Workspace Structure
wicket is organized as a Cargo workspace with two crates and supporting directories.
Directory Layout
wicket/
├── Cargo.toml # Workspace manifest
├── Cargo.lock # Dependency lock file
├── LICENSE # MIT OR Apache-2.0
├── README.md # Project overview
├── wicket/ # Core library crate
│ ├── Cargo.toml
│ └── src/
│ ├── lib.rs # Module declarations and re-exports
│ ├── dump.rs # XML dump streaming parser
│ ├── cleaner.rs # Wikitext to plain text conversion
│ ├── extractor.rs # Output formatting (doc/JSON)

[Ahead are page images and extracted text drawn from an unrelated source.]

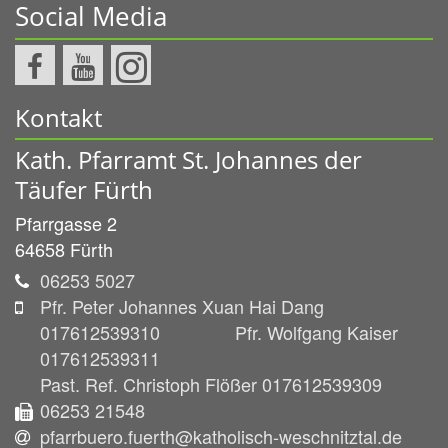
Social Media
Kontakt
Kath. Pfarramt St. Johannes der
Täufer Fürth
Pfarrgasse 2
64658
Fürth
06253 5027
Pfr. Peter Johannes Xuan Hai Dang
017612539310 Pfr. Wolfgang Kaiser
017612539311
Past. Ref. Christoph Flößer 017612539309
06253 21548
pfarrbuero.fuerth@katholisch-weschnitztal.de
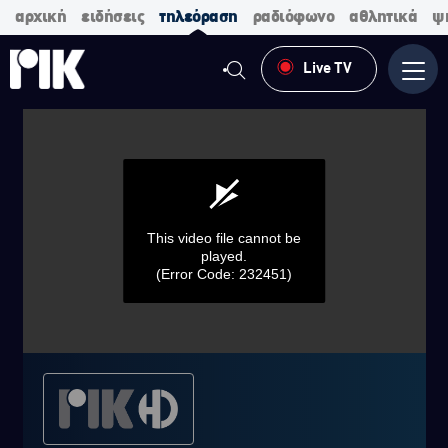
αρχική
ειδήσεις
τηλεόραση
ραδιόφωνο
αθλητικά
ψ
Live TV
Μενο
This video file cannot be
played.
(Error Code: 232451)
0
seconds
of
0
seconds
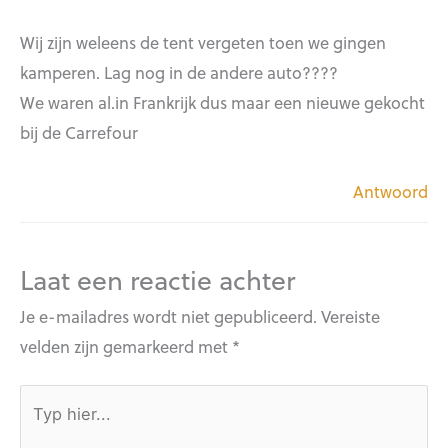
Wij zijn weleens de tent vergeten toen we gingen
kamperen. Lag nog in de andere auto????
We waren al.in Frankrijk dus maar een nieuwe gekocht
bij de Carrefour
Antwoord
Laat een reactie achter
Je e-mailadres wordt niet gepubliceerd.
Vereiste
velden zijn gemarkeerd met
*
Typ
hier...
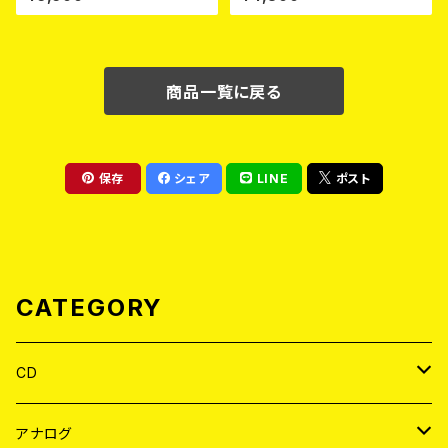
ラにゃ薬- (WHITE) 熊本地震
復興支援T-shirt (XXL & XXX
L) 2026年8月末～9月頭発売
予定！
商品一覧に戻る
保存
シェア
LINE
ポスト
CATEGORY
CD
JAPAN
アナログ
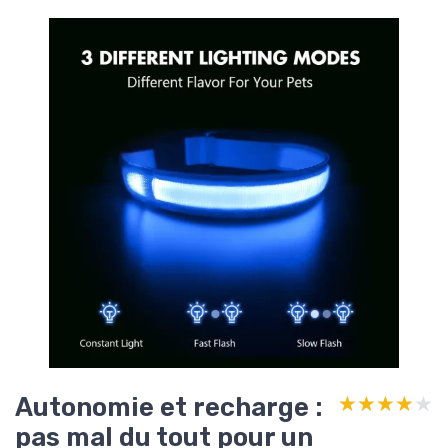
Autonomie et recharge :
★★★★★
★★★★★
pas mal du tout pour un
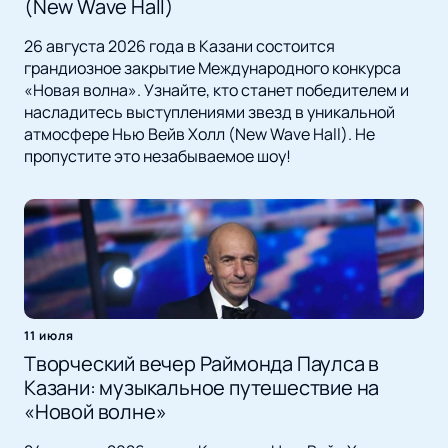
(New Wave Hall)
26 августа 2026 года в Казани состоится
грандиозное закрытие Международного конкурса
«Новая волна». Узнайте, кто станет победителем и
насладитесь выступлениями звезд в уникальной
атмосфере Нью Вейв Холл (New Wave Hall). Не
пропустите это незабываемое шоу!
11 июля
Творческий вечер Раймонда Паулса в
Казани: музыкальное путешествие на
«Новой волне»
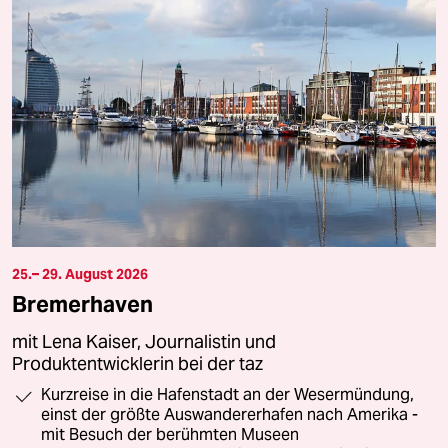
25.– 29. August 2026
Bremerhaven
mit Lena Kaiser, Journalistin und
Produktentwicklerin bei der taz
Kurzreise in die Hafenstadt an der Wesermündung,
einst der größte Auswandererhafen nach Amerika -
mit Besuch der berühmten Museen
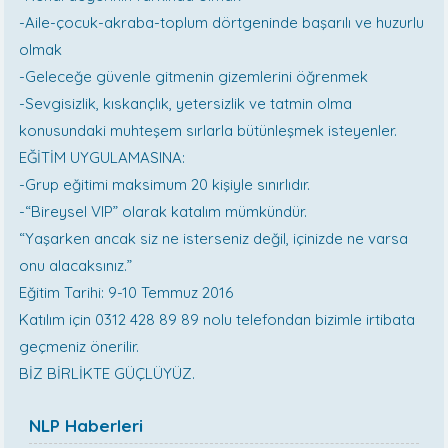
-Aile-çocuk-akraba-toplum dörtgeninde başarılı ve huzurlu
olmak
-Geleceğe güvenle gitmenin gizemlerini öğrenmek
-Sevgisizlik, kıskançlık, yetersizlik ve tatmin olma
konusundaki muhteşem sırlarla bütünleşmek isteyenler.
EĞİTİM UYGULAMASINA:
-Grup eğitimi maksimum 20 kişiyle sınırlıdır.
-“Bireysel VIP” olarak katalım mümkündür.
“Yaşarken ancak siz ne isterseniz değil, içinizde ne varsa
onu alacaksınız.”
Eğitim Tarihi: 9-10 Temmuz 2016
Katılım için 0312 428 89 89 nolu telefondan bizimle irtibata
geçmeniz önerilir.
BİZ BİRLİKTE GÜÇLÜYÜZ.
NLP Haberleri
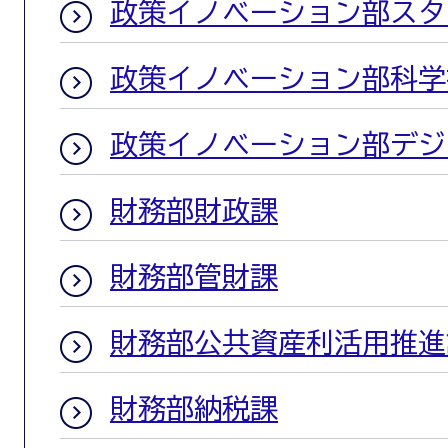
政策イノベーション部スタ
政策イノベーション部科学
政策イノベーション部デジ
財務部財政課
財務部管財課
財務部公共資産利活用推進
財務部納税課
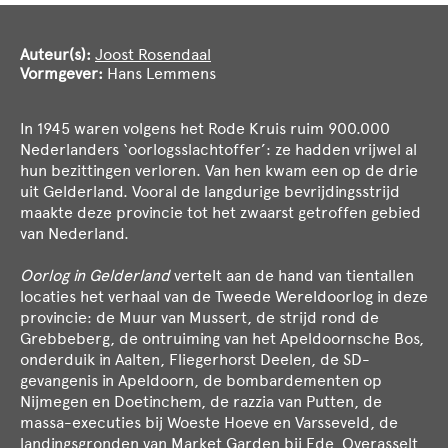
Auteur(s):
Joost Rosendaal
Vormgever:
Hans Lemmens
In 1945 waren volgens het Rode Kruis ruim 900.000
Nederlanders ‘oorlogsslachtoffer’: ze hadden vrijwel al
hun bezittingen verloren. Van hen kwam een op de drie
uit Gelderland. Vooral de langdurige bevrijdingsstrijd
maakte deze provincie tot het zwaarst getroffen gebied
van Nederland.
Oorlog in Gelderland
vertelt aan de hand van tientallen
locaties het verhaal van de Tweede Wereldoorlog in deze
provincie: de Muur van Mussert, de strijd rond de
Grebbeberg, de ontruiming van het Apeldoornsche Bos,
onderduik in Aalten, Fliegerhorst Deelen, de SD-
gevangenis in Apeldoorn, de bombardementen op
Nijmegen en Doetinchem, de razzia van Putten, de
massa-executies bij Woeste Hoeve en Varsseveld, de
landingsgronden van Market Garden bij Ede, Overasselt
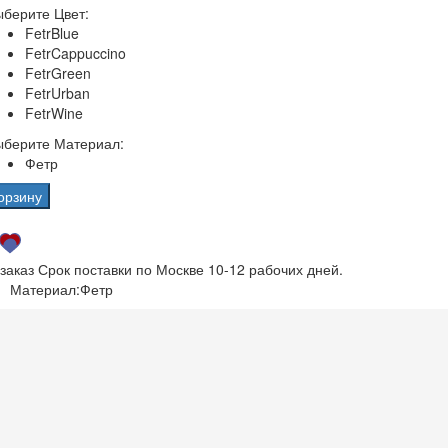
берите Цвет:
FetrBlue
FetrCappuccino
FetrGreen
FetrUrban
FetrWine
ыберите Материал:
Фетр
орзину
 заказ
Срок поставки по Москве 10-12 рабочих дней.
Материал:
Фетр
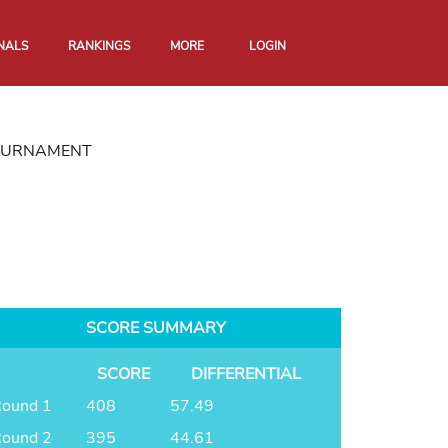
NALS
RANKINGS
MORE
LOGIN
TOURNAMENT
SCORE SUMMARY
SCORE
DIFFERENTIAL
ound 1
408
57.49
ound 2
395
44.61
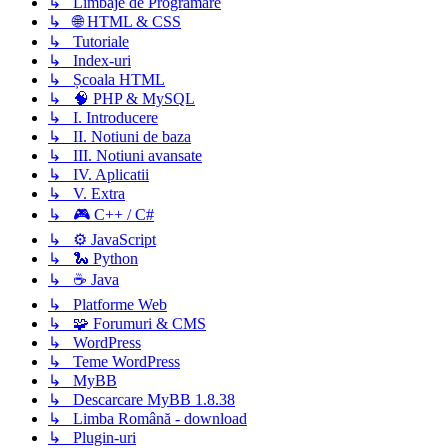
↳ Limbaje de Programare
↳ 🌐 HTML & CSS
↳ Tutoriale
↳ Index-uri
↳ Școala HTML
↳ 🧠 PHP & MySQL
↳ I. Introducere
↳ II. Notiuni de baza
↳ III. Notiuni avansate
↳ IV. Aplicatii
↳ V. Extra
↳ 🎮 C++ / C#
↳ ⚙️ JavaScript
↳ 🐍 Python
↳ ☕ Java
↳ Platforme Web
↳ 🧩 Forumuri & CMS
↳ WordPress
↳ Teme WordPress
↳ MyBB
↳ Descarcare MyBB 1.8.38
↳ Limba Română - download
↳ Plugin-uri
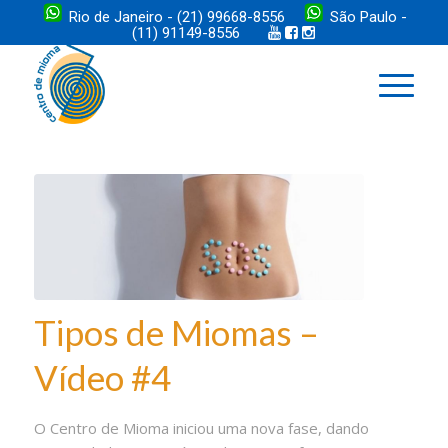
Rio de Janeiro - (21) 99668-8556
São Paulo -
(11) 91149-8556
Tipos de Miomas –
Vídeo #4
O Centro de Mioma iniciou uma nova fase, dando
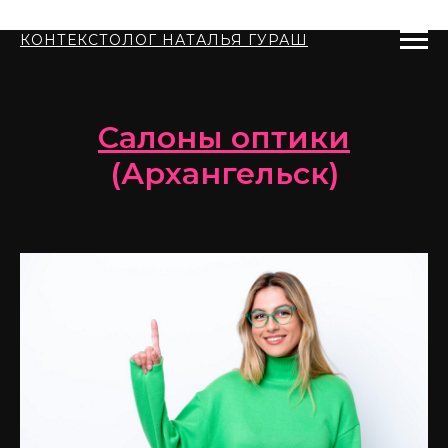
КОНТЕКСТОЛОГ НАТАЛЬЯ ГУРАШ
Салоны оптики
(Архангельск)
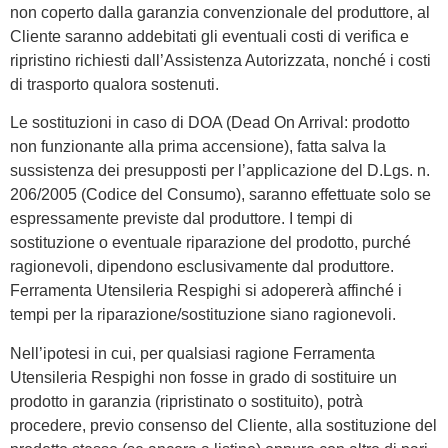
non coperto dalla garanzia convenzionale del produttore, al
Cliente saranno addebitati gli eventuali costi di verifica e
ripristino richiesti dall’Assistenza Autorizzata, nonché i costi
di trasporto qualora sostenuti.
Le sostituzioni in caso di DOA (Dead On Arrival: prodotto
non funzionante alla prima accensione), fatta salva la
sussistenza dei presupposti per l’applicazione del D.Lgs. n.
206/2005 (Codice del Consumo), saranno effettuate solo se
espressamente previste dal produttore. I tempi di
sostituzione o eventuale riparazione del prodotto, purché
ragionevoli, dipendono esclusivamente dal produttore.
Ferramenta Utensileria Respighi si adopererà affinché i
tempi per la riparazione/sostituzione siano ragionevoli.
Nell’ipotesi in cui, per qualsiasi ragione Ferramenta
Utensileria Respighi non fosse in grado di sostituire un
prodotto in garanzia (ripristinato o sostituito), potrà
procedere, previo consenso del Cliente, alla sostituzione del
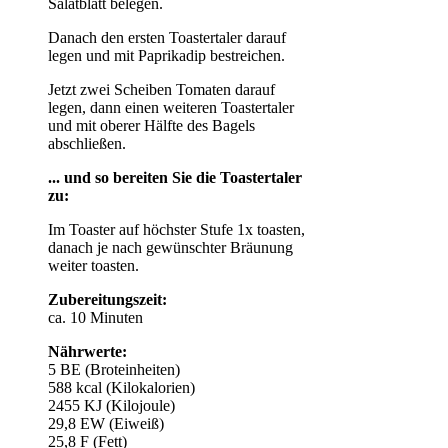
Salatblatt belegen.
Danach den ersten Toastertaler darauf
legen und mit Paprikadip bestreichen.
Jetzt zwei Scheiben Tomaten darauf
legen, dann einen weiteren Toastertaler
und mit oberer Hälfte des Bagels
abschließen.
... und so bereiten Sie die Toastertaler
zu:
Im Toaster auf höchster Stufe 1x toasten,
danach je nach gewünschter Bräunung
weiter toasten.
Zubereitungszeit:
ca. 10 Minuten
Nährwerte:
5 BE (Broteinheiten)
588 kcal (Kilokalorien)
2455 KJ (Kilojoule)
29,8 EW (Eiweiß)
25,8 F (Fett)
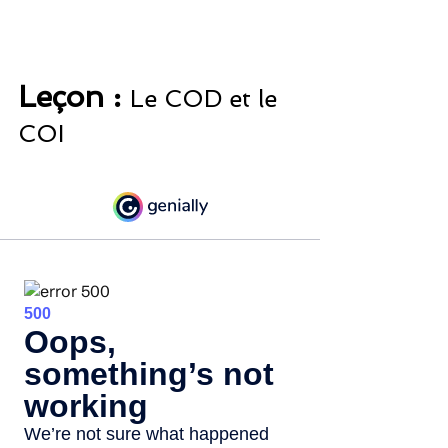
Leçon : 
Le COD et le 
COI 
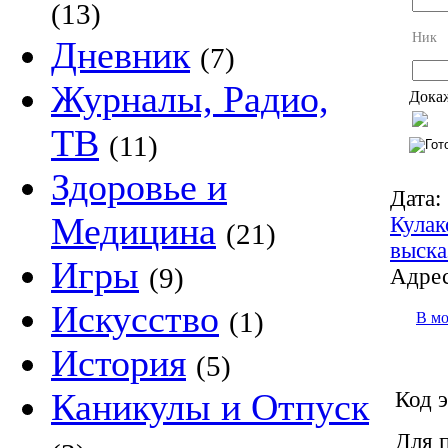
(13)
Ник
Дневник
(7)
Журналы, Радио,
Докаж
ТВ
(11)
Здоровье и
Дата:
Медицина
Кулак
(21)
выска
Игры
(9)
Адрес
Искусство
(1)
В м
История
(5)
Каникулы и Отпуск
Код э
Для 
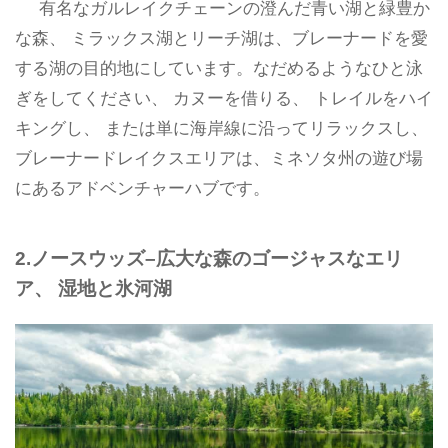
有名なガルレイクチェーンの澄んだ青い湖と緑豊か
な森、 ミラックス湖とリーチ湖は、ブレーナードを愛
する湖の目的地にしています。なだめるようなひと泳
ぎをしてください、 カヌーを借りる、 トレイルをハイ
キングし、 または単に海岸線に沿ってリラックスし、
ブレーナードレイクスエリアは、ミネソタ州の遊び場
にあるアドベンチャーハブです。
2.ノースウッズ–広大な森のゴージャスなエリ
ア、 湿地と氷河湖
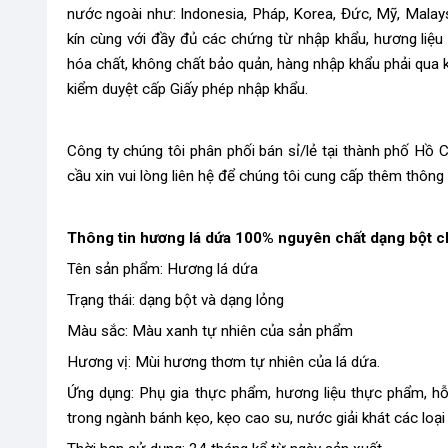
nước ngoài như: Indonesia, Pháp, Korea, Đức, Mỹ, Malays
kín cùng với đầy đủ các chứng từ nhập khẩu, hương liệ
hóa chất, không chất bảo quản, hàng nhập khẩu phải qua
kiểm duyệt cấp Giấy phép nhập khẩu.
Công ty chúng tôi phân phối bán sỉ/lẻ tại thành phố Hồ
cầu xin vui lòng liên hệ để chúng tôi cung cấp thêm thông
Thông tin hương lá dứa 100% nguyên chất dạng bột chi
Tên sản phẩm: Hương lá dứa
Trạng thái: dạng bột và dạng lỏng
Màu sắc: Màu xanh tự nhiên của sản phẩm
Hương vị: Mùi hương thơm tự nhiên của lá dứa.
Ứng dụng: Phụ gia thực phẩm, hương liệu thực phẩm, 
trong ngành bánh kẹo, kẹo cao su, nước giải khát các loạ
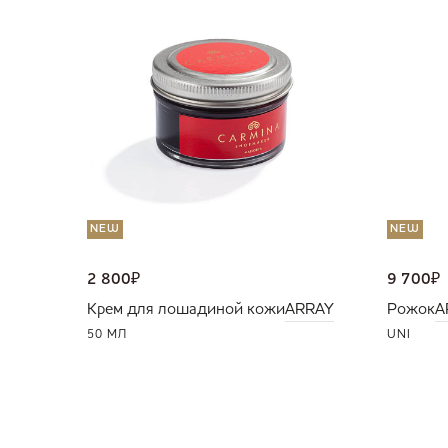
NEW
NEW
2 800
₽
9 700
₽
Крем для лошадиной кожи
ARRAY
Рожок
A
50 МЛ
UNI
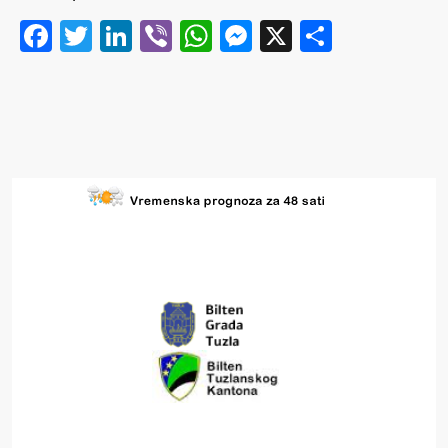
Facebook
Twitter
LinkedIn
Viber
WhatsApp
Messenger
X
Share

│ ├── output.rs # File splitting and rotation
│ └── error.rs # Error types
├── wicket-cli/ # CLI binary crate
│ ├── Cargo.toml
│ └── src/
│ └── main.rs # CLI entry point
├── docs/ # mdBook documentation (this book)
│ ├── book.toml
│ ├── src/
│ └── ja/ # Japanese documentation
│ ├── book.toml
│ └── src/
└── .github/
└── workflows/ # CI/CD pipelines
├── regression.yml # Test on push/PR
├── release.yml # Release builds and publishing
├── periodic.yml # Weekly stability tests
└── deploy-docs.yml # Documentation deployment
Crate Details
wicket (Core Library)
The core library provides streaming XML parsing, wikitext cleaning, output formatting, and file splitting.
| Dependency | Version | Purpose |
|---|---|---|
quick-xml | 0.39 | Streaming XML parsing |
parse-wiki-text-2 | 0.2 | Wikitext AST parsing |
regex | 1.12 | Fallback wikitext cleaning |
bzip2 | 0.6 | Bzip2 compression/decompression |
serde | 1.0 | Serialization framework |
serde_json | 1.0 | JSON output formatting |
rayon | 1.11 | Data parallelism (used by CLI) |
thiserror | 2.0 | Error type derivation |
log | 0.4 | Logging facade |
wicket-cli (CLI Binary)
The CLI provides a command-line interface to wicket’s functionality.
| Dependency | Version | Purpose |
|---|---|---|
clap | 4.5 | Command-line argument parsing |
rayon | 1.11 | Parallel batch processing |
bzip2 | 0.6 | Compressed output support |
env_logger | 0.11 | Logging output |
anyhow | 1.0 | Error handling in binary |
wicket | 0.1 | Core library (workspace member) |
Workspace Configuration
The workspace uses Cargo resolver version 3 (Rust Edition 2024):
[workspace]
resolver = "3"
members = ["wicket", "wicket-cli"]
[workspace.package]
version = "0.1.0"
edition = "2024"
license = "MIT OR Apache-2.0"
Shared dependencies are defined at the workspace level in [workspace.dependencies] and referenced by each crate with { workspace = true }.